City Cast

The Litmus Test of the 4 Lower Snake River Dams

Blake Hunter
Blake Hunter
Posted on August 17
The debate over the lower Snake River dams has been ongoing for decades. How we solve this problem — or don't — will be emblematic of our climate future. (@youthsalmonprotectors / Instagram)

The debate over the lower Snake River dams has been ongoing for decades. How we solve this problem — or don't — will be emblematic of our climate future. (@youthsalmonprotectors / Instagram)

Today’s Urban Almanac is a bit different than normal. It’s part synopsis of the conversation about the lower Snake River dams, and part reflection from a young Idahoan (that’s me) on how this dilemma symbolizes our global climate crisis.

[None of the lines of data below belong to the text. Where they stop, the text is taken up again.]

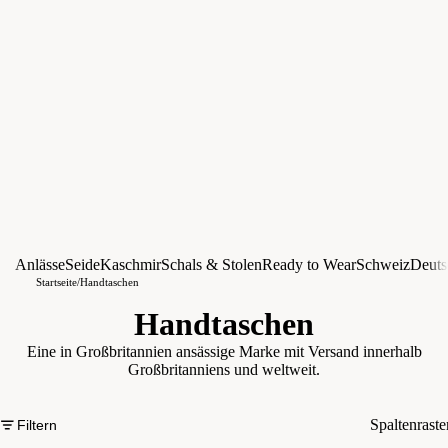
Anlässe
Seide
Kaschmir
Schals & Stolen
Ready to Wear
Schweiz
Deuts
Startseite
/
Handtaschen
Handtaschen
Eine in Großbritannien ansässige Marke mit Versand innerhalb
Großbritanniens und weltweit.
Spaltenraste
Filtern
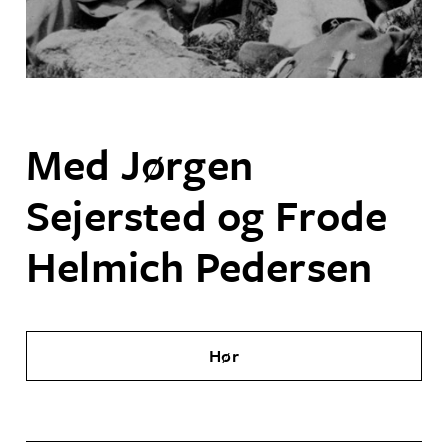
Med Jørgen
Sejersted og Frode
Helmich Pedersen
Hør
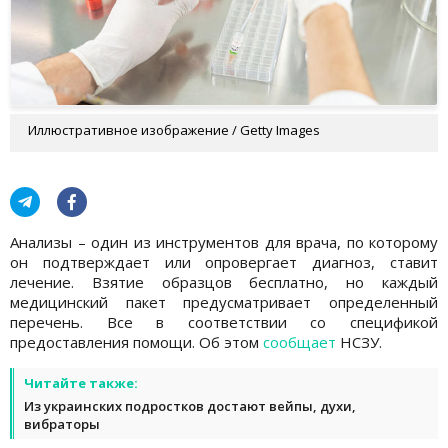
Иллюстративное изображение / Getty Images
Анализы – один из инструментов для врача, по которому
он подтверждает или опровергает диагноз, ставит
лечение. Взятие образцов бесплатно, но каждый
медицинский пакет предусматривает определенный
перечень. Все в соответствии со спецификой
предоставления помощи. Об этом
сообщает
НСЗУ.
Читайте также:
Из украинских подростков достают вейпы, духи,
вибраторы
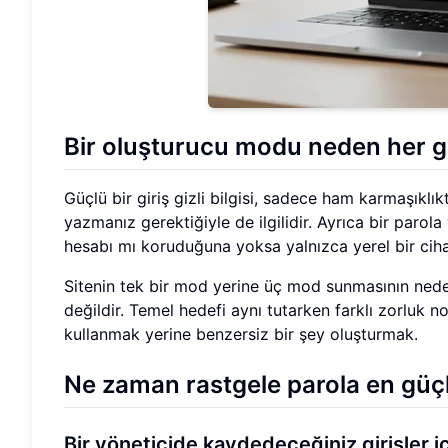
Bir oluşturucu modu neden her g
Güçlü bir giriş gizli bilgisi, sadece ham karmaşıklık
yazmanız gerektiğiyle de ilgilidir. Ayrıca bir parola 
hesabı mı koruduğuna yoksa yalnızca yerel bir cihazı
Sitenin tek bir mod yerine üç mod sunmasının neden
değildir. Temel hedefi aynı tutarken farklı zorluk nok
kullanmak yerine benzersiz bir şey oluşturmak.
Ne zaman rastgele parola en güçl
Bir yöneticide kaydedeceğiniz girişler iç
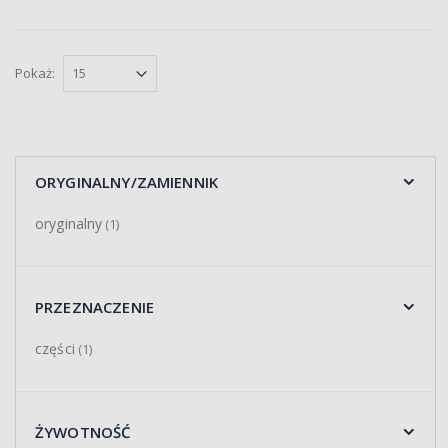
Pokaż:
ORYGINALNY/ZAMIENNIK
oryginalny
(1)
PRZEZNACZENIE
części
(1)
ŻYWOTNOŚĆ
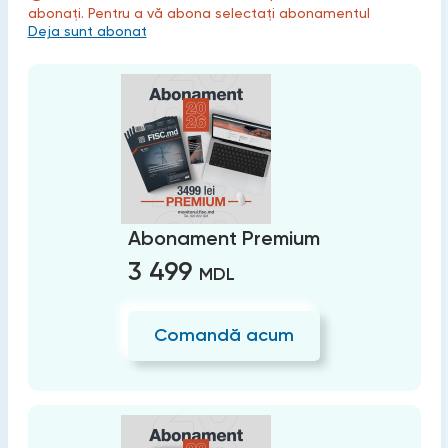
abonați. Pentru a vă abona selectați abonamentul
Deja sunt abonat
Abonament Premium
3 499
MDL
Comandă acum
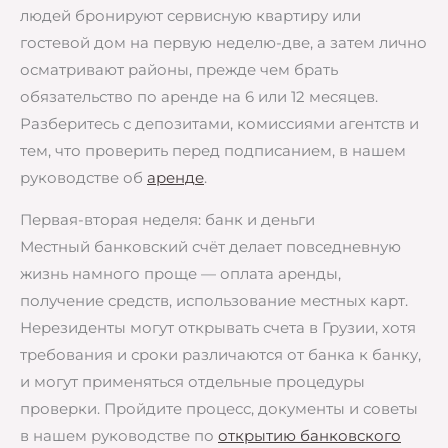
людей бронируют сервисную квартиру или
гостевой дом на первую неделю-две, а затем лично
осматривают районы, прежде чем брать
обязательство по аренде на 6 или 12 месяцев.
Разберитесь с депозитами, комиссиями агентств и
тем, что проверить перед подписанием, в нашем
руководстве об
аренде
.
Первая-вторая неделя: банк и деньги
Местный банковский счёт делает повседневную
жизнь намного проще — оплата аренды,
получение средств, использование местных карт.
Нерезиденты могут открывать счета в Грузии, хотя
требования и сроки различаются от банка к банку,
и могут применяться отдельные процедуры
проверки. Пройдите процесс, документы и советы
в нашем руководстве по
открытию банковского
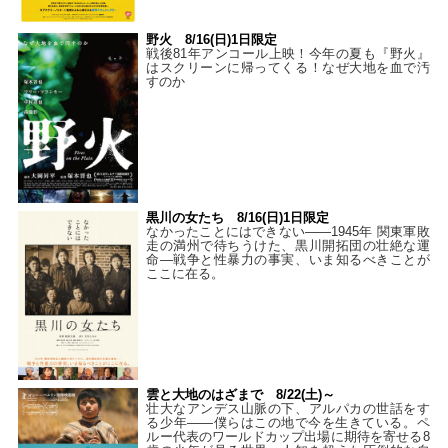
野火 8/16(日)1日限定
戦後81年アンコール上映！今年の夏も『野火』
はスクリーンに帰ってくる！なぜ大地を血で汚
すのか
黒川の女たち 8/16(日)1日限定
なかったことにはできない——1945年 関東軍敗
走の満州で待ちうけた、黒川開拓団の壮絶な運
命―戦争と性暴力の事実、いま知るべきことが
ここに在る。
雲と大地のはざまで 8/22(土)～
壮大なアンデス山脈の下、アルパカの世話をす
る少年――僕らはこの地で今を生きている。ペ
ルー代表のワールドカップ出場に期待を寄せる8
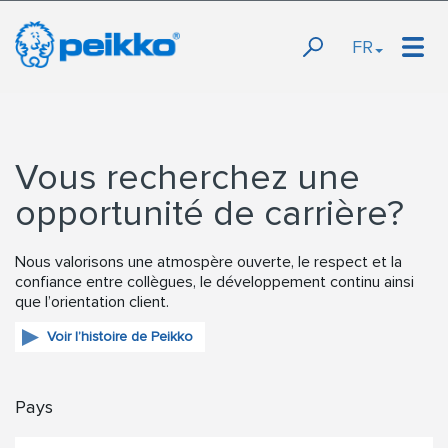
FR
Vous recherchez une
opportunité de carrière?
Nous valorisons une atmospère ouverte, le respect et la
confiance entre collègues, le développement continu ainsi
que l’orientation client.
Voir l’histoire de Peikko
Pays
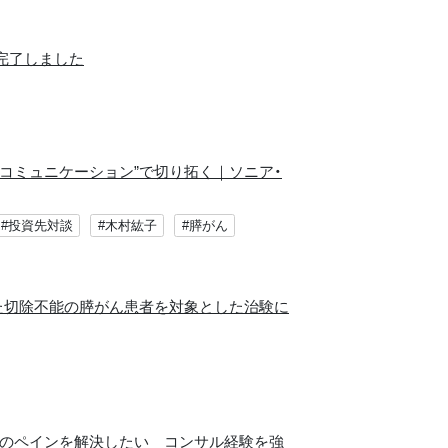
完了しました
るコミュニケーション”で切り拓く｜ソニア・
#投資先対談
#木村紘子
#膵がん
いた切除不能の膵がん患者を対象とした治験に
人々のペインを解決したい コンサル経験を強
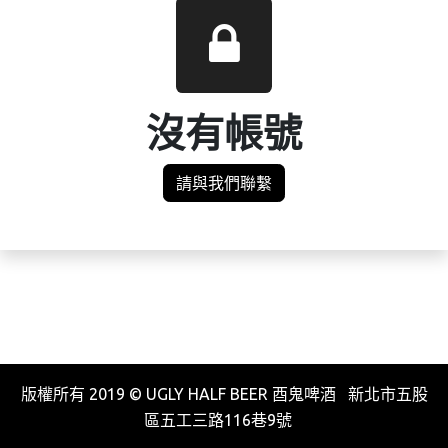
沒有帳號
請與我們聯繫
版權所有 2019 © UGLY HALF BEER 酉鬼啤酒 新北市五股
區五工三路116巷9號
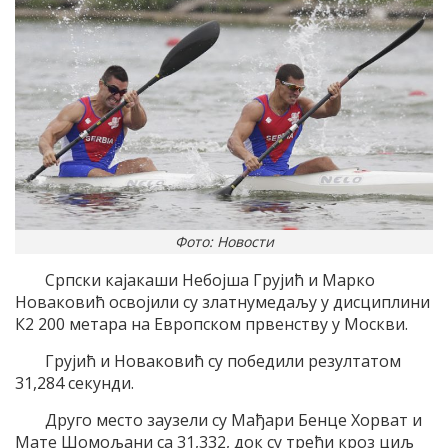
Фото: Новости
Српски кајакаши Небојша Грујић и Марко
Новаковић освојили су златнумедаљу у дисциплини
К2 200 метара на Европском првенству у Москви.
Грујић и Новаковић су победили резултатом
31,284 секунди.
Друго место заузели су Мађари Бенце Хорват и
Мате Шомољани са 31,332, док су трећи кроз циљ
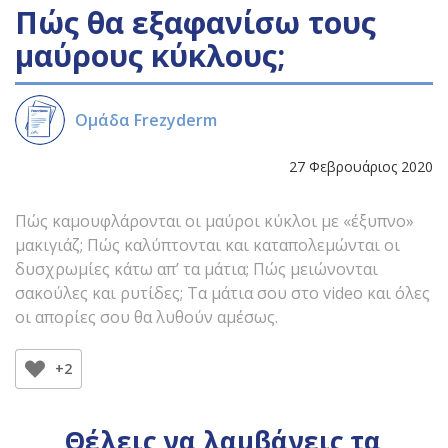
Πώς θα εξαφανίσω τους
μαύρους κύκλους;
Ομάδα Frezyderm
27 Φεβρουάριος 2020
Πώς καμουφλάρονται οι μαύροι κύκλοι με «έξυπνο»
μακιγιάζ; Πώς καλύπτονται και καταπολεμώνται οι
δυσχρωμίες κάτω απ’ τα μάτια; Πώς μειώνονται
σακούλες και ρυτίδες; Τα μάτια σου στο video και όλες
οι απορίες σου θα λυθούν αμέσως.
+2
Θέλεις να λαμβάνεις τα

For millennia, steelhead trout and salmon reached the improbable heights of Redfish Lake and spawned as far east as Shoshone Falls in the Magic Valley. In the lands now known as Oregon and Washington, their trade helped create some of the wealthiest societies on the planet, and remain a keystone species — but a keystone that’s collapsing.

We’re watching what could be the salmon’s last chapter. The Nez Perce, Coeur d’Alene, and other Indigenous nations have long argued, with other conservationist groups taking it mainstream in the 1990s, that four dams on the Snake River in eastern Washington must be demolished for salmon to have a chance at survival.

In late July, some of those groups announced plans to sue to make it happen. Specifically, they argued that the dams have slowed and stalled the river, allowing it to heat up to lethal temperatures.

The Lower Monumental Dam in eastern Washington. (Getty)

The Lower Monumental Dam in eastern Washington. (Getty)

Others, predominantly business and agricultural leaders, defend the dams arguing that removal would hamper commerce, the area’s hydroelectric power, and pose an expensive, arduous transition process.

The lawsuit is one indication that the impasse is impermanent. Another is Sen. Mike Simpson’s 2021 plan to breach the dams, and Pres. Joe Biden’s support of the plan.

As a young Idahoan, I can’t help but be frustrated by the idea of this political stalemate. As we watch the tourism-bolstered wildfire crisis unfold in Hawai’i, temperatures spill over into a climate we’ve never navigated before, and political crises abound, it’s clear that we need to use different maps for plotting the course forward.

As large as the dam dilemma is, it’s a regional practice round for the problems laid out in the coming decades. The question of the four dams is a question of how much we will sacrifice and adjust to bring other species with us into the future — and how long we think we can survive if we don’t.